> [PROBLEM STATEMENT]
In the entries below, find each line with the string "Sheetname" and copy it.

(Circuit design text data)
******

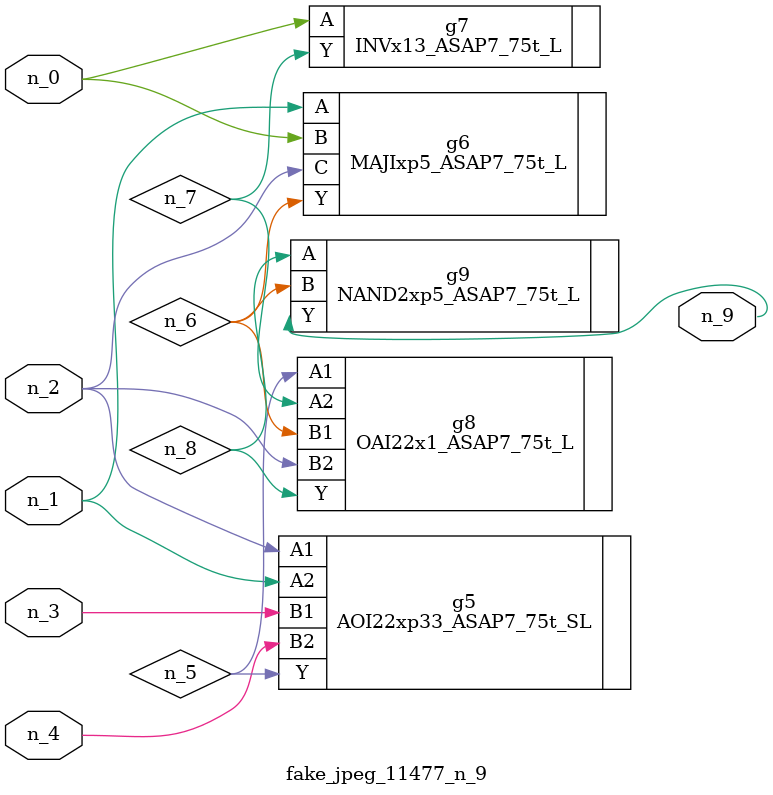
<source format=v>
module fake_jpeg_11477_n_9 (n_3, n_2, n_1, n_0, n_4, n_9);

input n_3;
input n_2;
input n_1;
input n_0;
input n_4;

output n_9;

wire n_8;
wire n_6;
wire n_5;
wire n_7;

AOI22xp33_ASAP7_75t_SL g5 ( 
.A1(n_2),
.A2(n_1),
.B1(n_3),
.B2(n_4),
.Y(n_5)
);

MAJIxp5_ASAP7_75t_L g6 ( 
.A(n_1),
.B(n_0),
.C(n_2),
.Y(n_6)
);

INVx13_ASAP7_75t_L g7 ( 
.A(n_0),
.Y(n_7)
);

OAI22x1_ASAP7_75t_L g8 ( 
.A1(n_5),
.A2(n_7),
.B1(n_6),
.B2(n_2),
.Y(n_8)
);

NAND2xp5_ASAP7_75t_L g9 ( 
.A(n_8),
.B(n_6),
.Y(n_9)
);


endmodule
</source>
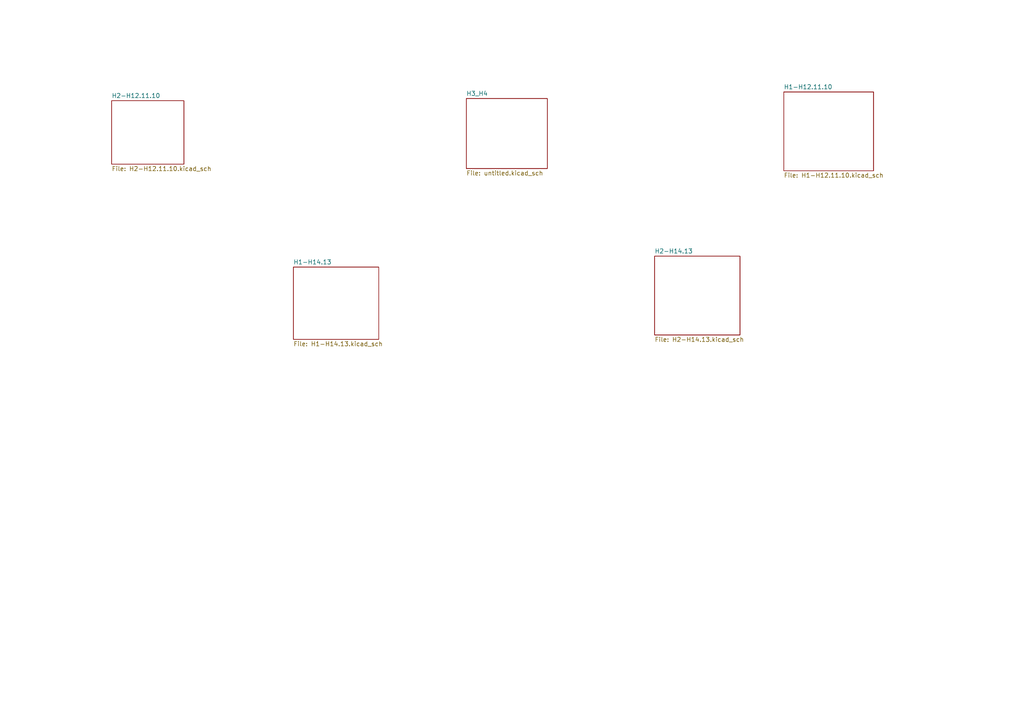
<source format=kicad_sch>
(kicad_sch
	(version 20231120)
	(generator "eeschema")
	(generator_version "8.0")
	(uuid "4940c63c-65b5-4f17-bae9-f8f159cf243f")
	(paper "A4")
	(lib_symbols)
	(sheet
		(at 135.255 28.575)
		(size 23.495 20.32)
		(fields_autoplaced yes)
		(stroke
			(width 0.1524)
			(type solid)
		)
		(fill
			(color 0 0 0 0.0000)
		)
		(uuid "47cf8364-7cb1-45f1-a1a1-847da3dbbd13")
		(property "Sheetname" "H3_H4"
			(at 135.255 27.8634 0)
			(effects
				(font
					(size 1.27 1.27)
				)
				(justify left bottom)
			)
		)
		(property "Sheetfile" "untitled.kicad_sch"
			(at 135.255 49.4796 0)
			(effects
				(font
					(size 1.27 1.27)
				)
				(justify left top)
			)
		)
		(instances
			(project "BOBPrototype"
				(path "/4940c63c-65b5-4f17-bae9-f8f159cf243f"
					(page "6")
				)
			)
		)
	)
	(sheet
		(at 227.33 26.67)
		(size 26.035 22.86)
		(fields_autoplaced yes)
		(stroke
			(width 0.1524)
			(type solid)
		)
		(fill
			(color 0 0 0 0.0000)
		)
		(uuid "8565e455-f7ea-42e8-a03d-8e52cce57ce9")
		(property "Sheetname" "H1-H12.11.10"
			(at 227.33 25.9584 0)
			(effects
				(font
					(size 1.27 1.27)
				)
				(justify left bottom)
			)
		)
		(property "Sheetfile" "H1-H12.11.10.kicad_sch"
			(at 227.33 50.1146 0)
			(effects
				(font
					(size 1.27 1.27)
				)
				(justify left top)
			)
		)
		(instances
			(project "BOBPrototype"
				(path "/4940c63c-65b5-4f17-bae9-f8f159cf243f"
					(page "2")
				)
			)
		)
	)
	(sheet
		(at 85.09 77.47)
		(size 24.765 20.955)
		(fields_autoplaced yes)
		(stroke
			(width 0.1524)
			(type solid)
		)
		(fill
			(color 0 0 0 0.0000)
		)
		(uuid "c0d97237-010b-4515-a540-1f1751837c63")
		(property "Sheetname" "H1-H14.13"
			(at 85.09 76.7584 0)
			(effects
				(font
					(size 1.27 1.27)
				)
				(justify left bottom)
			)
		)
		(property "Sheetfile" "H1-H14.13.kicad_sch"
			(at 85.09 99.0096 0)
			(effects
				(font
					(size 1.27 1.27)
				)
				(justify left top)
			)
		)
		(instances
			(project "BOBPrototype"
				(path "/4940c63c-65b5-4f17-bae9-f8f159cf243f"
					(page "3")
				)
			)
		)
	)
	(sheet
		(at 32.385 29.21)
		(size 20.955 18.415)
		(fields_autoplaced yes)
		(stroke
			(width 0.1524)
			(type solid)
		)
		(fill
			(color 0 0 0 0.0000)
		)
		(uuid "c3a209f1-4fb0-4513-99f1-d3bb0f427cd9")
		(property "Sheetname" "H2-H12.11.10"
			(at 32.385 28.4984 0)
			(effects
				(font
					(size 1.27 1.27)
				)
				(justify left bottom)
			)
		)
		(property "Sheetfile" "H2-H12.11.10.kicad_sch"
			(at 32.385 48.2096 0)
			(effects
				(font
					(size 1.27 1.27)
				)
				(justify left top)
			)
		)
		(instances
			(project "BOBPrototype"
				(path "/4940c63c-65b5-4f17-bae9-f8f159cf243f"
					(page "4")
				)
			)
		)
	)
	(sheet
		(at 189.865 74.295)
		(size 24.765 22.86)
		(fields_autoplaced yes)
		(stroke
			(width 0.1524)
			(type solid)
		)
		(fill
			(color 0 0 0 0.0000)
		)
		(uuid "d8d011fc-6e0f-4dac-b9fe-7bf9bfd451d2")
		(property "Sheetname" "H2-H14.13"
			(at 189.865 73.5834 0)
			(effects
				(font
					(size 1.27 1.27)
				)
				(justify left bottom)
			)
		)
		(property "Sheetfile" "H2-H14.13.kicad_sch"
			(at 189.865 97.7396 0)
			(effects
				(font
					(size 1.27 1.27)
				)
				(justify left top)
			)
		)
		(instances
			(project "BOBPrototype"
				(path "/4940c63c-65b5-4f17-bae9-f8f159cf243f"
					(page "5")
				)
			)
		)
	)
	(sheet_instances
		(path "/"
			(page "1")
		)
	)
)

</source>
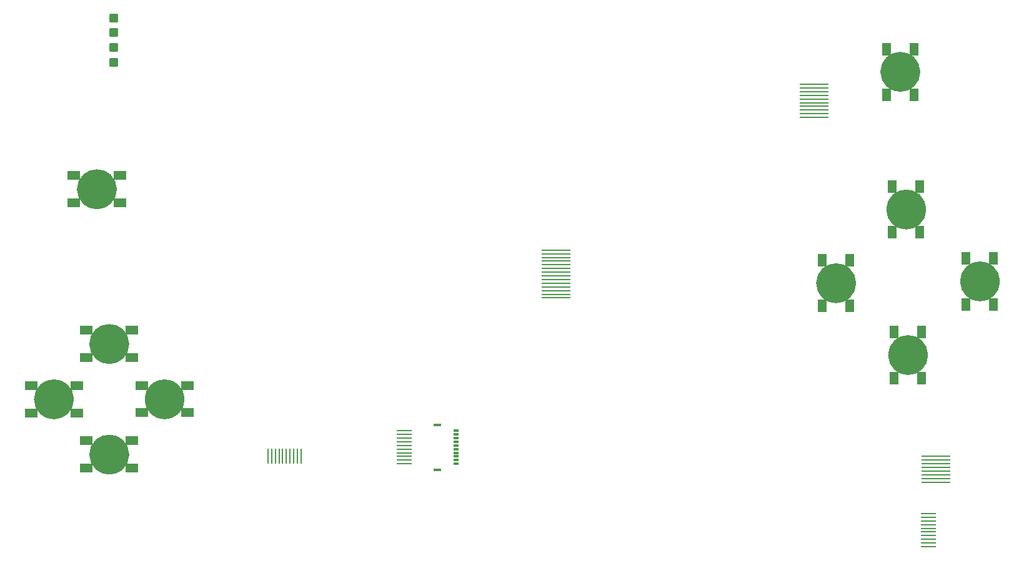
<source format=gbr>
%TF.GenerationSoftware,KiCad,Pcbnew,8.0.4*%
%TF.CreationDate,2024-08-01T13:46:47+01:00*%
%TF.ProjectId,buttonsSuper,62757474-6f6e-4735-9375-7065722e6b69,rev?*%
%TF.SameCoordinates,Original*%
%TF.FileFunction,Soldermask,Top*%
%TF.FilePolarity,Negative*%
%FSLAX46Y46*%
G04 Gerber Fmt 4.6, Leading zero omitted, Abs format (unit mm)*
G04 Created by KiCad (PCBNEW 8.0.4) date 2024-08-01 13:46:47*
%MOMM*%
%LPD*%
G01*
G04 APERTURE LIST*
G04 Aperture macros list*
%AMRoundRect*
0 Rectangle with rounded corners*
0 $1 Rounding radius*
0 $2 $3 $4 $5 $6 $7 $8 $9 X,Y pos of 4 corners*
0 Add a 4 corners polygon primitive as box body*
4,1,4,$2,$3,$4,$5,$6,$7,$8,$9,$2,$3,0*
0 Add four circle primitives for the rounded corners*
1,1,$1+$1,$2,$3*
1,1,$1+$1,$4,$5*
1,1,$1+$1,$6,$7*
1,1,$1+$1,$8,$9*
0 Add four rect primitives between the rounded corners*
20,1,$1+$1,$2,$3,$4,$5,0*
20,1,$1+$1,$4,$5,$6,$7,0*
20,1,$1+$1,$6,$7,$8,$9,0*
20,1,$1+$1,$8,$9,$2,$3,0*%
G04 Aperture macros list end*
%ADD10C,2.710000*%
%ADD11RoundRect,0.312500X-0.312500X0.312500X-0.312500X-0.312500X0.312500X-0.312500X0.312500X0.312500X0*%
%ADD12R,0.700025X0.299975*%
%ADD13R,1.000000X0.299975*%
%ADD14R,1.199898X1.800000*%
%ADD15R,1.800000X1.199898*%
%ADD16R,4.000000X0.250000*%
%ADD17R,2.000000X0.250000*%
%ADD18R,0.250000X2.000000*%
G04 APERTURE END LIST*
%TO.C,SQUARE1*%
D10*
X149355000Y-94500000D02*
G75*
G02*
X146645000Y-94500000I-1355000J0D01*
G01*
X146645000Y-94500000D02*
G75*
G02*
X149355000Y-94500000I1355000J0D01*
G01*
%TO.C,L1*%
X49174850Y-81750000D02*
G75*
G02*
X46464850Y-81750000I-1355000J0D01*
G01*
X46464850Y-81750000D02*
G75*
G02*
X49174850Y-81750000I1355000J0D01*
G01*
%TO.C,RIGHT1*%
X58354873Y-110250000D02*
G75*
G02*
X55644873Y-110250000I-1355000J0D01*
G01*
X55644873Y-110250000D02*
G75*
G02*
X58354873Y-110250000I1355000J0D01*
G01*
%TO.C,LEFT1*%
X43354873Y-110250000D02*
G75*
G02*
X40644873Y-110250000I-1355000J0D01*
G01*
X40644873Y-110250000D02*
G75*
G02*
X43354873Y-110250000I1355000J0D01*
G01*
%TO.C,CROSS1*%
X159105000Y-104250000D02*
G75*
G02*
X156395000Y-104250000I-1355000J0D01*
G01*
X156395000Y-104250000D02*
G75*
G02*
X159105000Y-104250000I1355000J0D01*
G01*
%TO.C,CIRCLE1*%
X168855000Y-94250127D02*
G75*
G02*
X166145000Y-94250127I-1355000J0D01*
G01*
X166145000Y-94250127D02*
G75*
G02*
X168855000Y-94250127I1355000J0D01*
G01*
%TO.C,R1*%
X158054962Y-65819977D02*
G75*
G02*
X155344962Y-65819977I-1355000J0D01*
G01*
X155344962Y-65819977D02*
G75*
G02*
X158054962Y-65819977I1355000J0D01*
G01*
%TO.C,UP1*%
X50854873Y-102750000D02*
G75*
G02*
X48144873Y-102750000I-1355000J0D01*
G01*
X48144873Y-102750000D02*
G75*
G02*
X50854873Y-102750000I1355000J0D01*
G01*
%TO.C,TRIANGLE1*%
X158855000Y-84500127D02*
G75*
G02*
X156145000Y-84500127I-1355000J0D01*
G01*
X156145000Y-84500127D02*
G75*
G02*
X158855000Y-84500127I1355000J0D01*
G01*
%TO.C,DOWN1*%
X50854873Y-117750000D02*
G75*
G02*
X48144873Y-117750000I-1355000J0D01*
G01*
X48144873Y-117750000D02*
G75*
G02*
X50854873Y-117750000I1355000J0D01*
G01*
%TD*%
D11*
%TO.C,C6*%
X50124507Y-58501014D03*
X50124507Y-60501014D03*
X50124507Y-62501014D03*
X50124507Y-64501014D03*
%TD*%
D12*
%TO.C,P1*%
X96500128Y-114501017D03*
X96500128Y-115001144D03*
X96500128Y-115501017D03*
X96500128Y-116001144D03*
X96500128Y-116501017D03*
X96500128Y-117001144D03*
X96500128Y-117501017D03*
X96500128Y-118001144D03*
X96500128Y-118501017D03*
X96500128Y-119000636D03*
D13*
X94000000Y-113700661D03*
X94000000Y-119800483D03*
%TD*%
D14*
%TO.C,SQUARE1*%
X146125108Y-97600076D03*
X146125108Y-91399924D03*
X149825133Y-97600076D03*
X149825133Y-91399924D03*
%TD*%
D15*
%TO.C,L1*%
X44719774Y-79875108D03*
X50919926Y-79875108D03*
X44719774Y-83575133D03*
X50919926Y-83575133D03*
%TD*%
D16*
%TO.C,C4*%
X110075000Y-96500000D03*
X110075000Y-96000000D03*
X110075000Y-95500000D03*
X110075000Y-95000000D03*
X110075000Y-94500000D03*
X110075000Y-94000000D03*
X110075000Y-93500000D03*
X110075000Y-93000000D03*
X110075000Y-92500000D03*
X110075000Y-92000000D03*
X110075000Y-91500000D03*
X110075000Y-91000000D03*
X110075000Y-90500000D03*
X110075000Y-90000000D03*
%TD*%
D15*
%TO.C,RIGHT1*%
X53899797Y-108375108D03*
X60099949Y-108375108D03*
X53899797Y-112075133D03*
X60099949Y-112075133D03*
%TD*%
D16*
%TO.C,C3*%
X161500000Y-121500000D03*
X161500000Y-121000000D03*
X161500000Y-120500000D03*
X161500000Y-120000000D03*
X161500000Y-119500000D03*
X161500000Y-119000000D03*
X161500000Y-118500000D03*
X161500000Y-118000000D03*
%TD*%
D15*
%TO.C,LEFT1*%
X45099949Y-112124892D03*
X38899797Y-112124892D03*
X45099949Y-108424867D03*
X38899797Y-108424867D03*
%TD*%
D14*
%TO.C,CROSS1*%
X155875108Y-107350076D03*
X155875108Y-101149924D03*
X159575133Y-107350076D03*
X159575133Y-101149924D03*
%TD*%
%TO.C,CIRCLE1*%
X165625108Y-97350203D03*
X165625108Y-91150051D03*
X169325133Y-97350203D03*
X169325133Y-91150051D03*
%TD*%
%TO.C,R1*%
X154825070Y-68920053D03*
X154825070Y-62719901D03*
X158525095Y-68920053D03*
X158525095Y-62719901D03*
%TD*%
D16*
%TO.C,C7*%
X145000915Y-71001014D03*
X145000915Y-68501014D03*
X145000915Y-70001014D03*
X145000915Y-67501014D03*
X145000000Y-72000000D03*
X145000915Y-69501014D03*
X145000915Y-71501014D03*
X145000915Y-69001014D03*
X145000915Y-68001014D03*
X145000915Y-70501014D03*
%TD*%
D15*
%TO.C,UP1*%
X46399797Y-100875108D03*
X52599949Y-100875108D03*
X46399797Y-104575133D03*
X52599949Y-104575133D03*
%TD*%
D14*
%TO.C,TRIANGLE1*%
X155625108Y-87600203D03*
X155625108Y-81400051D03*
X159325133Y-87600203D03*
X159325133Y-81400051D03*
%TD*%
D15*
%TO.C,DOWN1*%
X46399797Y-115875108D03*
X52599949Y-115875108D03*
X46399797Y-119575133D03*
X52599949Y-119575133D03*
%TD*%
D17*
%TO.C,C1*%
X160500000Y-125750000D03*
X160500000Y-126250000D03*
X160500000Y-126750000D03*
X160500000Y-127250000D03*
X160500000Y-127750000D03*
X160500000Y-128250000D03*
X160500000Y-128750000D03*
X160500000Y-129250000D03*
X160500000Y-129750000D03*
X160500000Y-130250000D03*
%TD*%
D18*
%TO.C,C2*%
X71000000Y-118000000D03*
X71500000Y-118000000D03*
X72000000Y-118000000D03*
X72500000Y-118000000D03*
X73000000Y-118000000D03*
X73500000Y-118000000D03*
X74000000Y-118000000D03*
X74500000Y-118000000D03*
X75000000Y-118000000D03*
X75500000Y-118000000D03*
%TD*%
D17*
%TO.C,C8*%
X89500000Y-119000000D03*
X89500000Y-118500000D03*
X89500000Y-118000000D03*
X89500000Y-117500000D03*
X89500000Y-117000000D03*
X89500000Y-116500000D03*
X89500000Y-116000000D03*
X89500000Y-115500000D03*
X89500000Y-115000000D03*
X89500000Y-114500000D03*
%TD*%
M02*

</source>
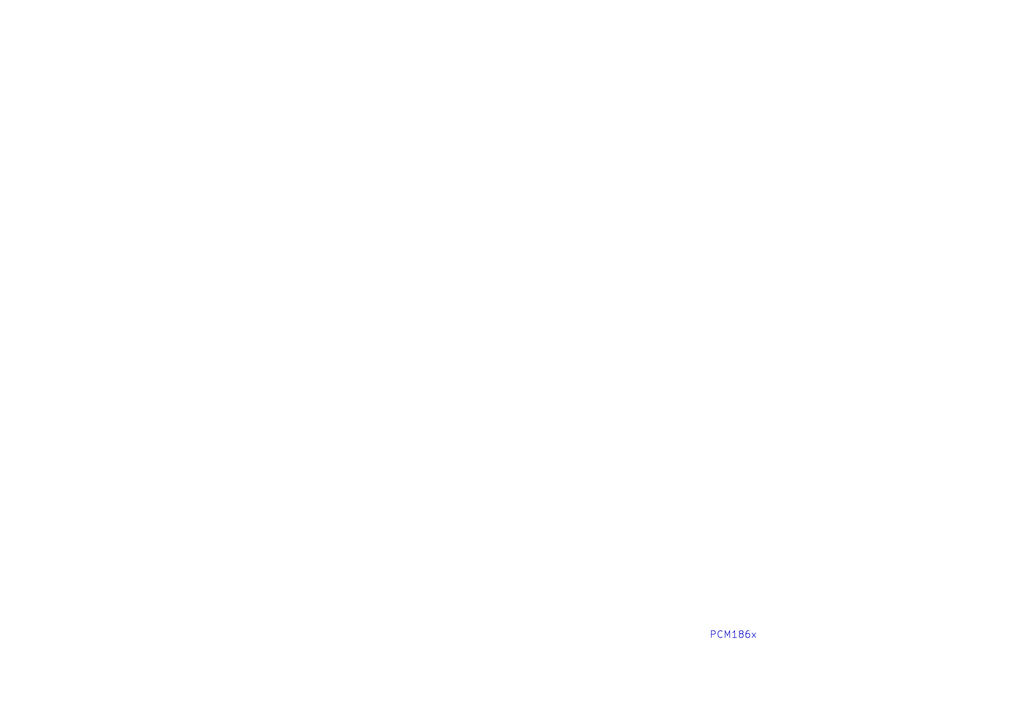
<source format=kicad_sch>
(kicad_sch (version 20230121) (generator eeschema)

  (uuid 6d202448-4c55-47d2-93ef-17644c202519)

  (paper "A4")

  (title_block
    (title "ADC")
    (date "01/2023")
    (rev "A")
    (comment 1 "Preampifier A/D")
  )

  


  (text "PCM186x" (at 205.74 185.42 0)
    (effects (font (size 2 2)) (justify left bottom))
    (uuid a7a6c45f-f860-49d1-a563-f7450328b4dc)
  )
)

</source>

******

> [SOLUTION FOR THIS PROBLEM]
		(property "Sheetname" "H3_H4"
		(property "Sheetname" "H1-H12.11.10"
		(property "Sheetname" "H1-H14.13"
		(property "Sheetname" "H2-H12.11.10"
		(property "Sheetname" "H2-H14.13"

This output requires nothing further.